In just 18 months, Jess Glynne has made the leap from featured artist to fully fledged pop star with two solo No 1 singles and an equally high-achieving debut album. Yet the spectre of a home town show leaves her mouth dry, her nerves jangling and her eyes scanning the venue for her family. “Am I doing good Mum?” she asks.
It’s a typically humble moment from a dance-pop diva whose big voice powers uplifting, self-empowering disco invigorated by winning candour and genuine vulnerability. But Glynne is astute, too: a wall of silver tinsel behind her promotes an anticipatory Christmas party atmosphere, and she starts in suitably celebratory style, moving from aspirational, soul-tinged anthem Ain’t Got Far to Go to her house-based hit with Clean Bandit, Real Love, dropping the chorus of perennial pop favourite Finally by CeCe Peniston in for good measure.
Dressed to the nines in a black, sequinned playsuit and ankle boots, her hair in two tight plaits, Glynne confidently strides and slinks about the stage, dancing in sync with her two backing singers and mimicking her guitarist when he indulges in a risible, inappropriate rock solo on Love Me.
But she is also approachable.

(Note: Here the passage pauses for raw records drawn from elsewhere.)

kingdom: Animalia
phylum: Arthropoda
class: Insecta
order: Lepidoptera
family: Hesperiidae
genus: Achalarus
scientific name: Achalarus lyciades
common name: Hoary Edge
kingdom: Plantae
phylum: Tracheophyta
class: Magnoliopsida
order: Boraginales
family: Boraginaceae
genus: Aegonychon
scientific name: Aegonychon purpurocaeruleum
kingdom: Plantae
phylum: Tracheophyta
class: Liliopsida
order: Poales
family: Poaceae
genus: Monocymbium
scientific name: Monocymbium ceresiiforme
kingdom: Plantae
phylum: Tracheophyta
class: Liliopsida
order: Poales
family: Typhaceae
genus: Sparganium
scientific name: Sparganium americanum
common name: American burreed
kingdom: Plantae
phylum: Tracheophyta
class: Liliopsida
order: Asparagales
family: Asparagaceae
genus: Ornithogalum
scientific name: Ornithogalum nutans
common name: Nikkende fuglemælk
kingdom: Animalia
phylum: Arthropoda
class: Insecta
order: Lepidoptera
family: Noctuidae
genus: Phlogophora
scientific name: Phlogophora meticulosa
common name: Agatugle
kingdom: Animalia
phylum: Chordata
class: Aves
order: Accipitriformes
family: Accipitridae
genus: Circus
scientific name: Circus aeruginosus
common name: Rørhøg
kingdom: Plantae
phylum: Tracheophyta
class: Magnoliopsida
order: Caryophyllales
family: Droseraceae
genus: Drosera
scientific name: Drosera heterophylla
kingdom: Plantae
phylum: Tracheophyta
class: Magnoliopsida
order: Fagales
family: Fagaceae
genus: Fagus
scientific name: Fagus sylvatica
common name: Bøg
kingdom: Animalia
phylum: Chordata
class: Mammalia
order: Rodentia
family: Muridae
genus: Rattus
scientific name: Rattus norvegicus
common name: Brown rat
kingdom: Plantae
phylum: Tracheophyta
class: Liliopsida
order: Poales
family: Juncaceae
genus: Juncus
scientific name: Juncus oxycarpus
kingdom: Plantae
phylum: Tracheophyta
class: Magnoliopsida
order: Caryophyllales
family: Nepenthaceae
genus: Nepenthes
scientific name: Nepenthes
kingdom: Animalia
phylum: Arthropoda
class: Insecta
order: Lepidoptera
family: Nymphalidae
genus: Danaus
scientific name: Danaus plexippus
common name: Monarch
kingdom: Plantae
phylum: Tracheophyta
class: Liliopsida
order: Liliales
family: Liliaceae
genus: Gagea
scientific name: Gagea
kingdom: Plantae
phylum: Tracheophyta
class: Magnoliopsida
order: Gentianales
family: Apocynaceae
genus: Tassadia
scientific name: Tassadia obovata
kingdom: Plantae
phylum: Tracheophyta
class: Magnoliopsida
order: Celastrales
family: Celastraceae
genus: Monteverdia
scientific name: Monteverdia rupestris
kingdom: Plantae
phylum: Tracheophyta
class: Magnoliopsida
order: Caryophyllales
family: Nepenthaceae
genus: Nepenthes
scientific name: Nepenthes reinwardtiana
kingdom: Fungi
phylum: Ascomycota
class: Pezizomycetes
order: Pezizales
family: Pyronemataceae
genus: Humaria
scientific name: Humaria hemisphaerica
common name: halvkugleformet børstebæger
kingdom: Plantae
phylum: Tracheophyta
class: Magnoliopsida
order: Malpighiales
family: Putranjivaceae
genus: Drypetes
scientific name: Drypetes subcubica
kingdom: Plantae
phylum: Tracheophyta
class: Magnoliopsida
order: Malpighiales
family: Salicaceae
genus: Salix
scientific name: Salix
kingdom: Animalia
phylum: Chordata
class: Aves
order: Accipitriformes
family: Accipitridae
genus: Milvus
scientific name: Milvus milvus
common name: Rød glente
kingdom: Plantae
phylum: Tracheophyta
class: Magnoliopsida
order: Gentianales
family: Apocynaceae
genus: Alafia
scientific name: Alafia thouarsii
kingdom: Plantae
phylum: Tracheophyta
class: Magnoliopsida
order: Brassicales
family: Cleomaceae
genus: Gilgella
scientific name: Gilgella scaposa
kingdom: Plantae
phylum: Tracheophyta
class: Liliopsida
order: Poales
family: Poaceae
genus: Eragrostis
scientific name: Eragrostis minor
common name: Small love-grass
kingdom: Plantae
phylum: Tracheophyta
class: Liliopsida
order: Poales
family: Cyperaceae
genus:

Having had a girl faint in a previous show – “it really upset me,” she says – Glynne frets about the crowd getting dehydrated and worries about covering an Amy Winehouse song, Tears Dry on Their Own in Winehouse’s stomping ground, Camden. “Excuse me if I fuck it up,” she says.
She doesn’t, but Glynne’s enjoyable, not overly reverential rendition reveals that her voice is more workhorse than thoroughbred. Until, that is, she performs Take Me Home. An affecting, syrup-free ballad chosen as this year’s Children in Need single, it is subtle yet powerful, tender but determinedly down to earth and the highlight of the show. And while jubilant, glitter-canon enhanced encore Hold My Hand puts her back on the dancefloor, Glynne leaves little doubt there’s life beyond it.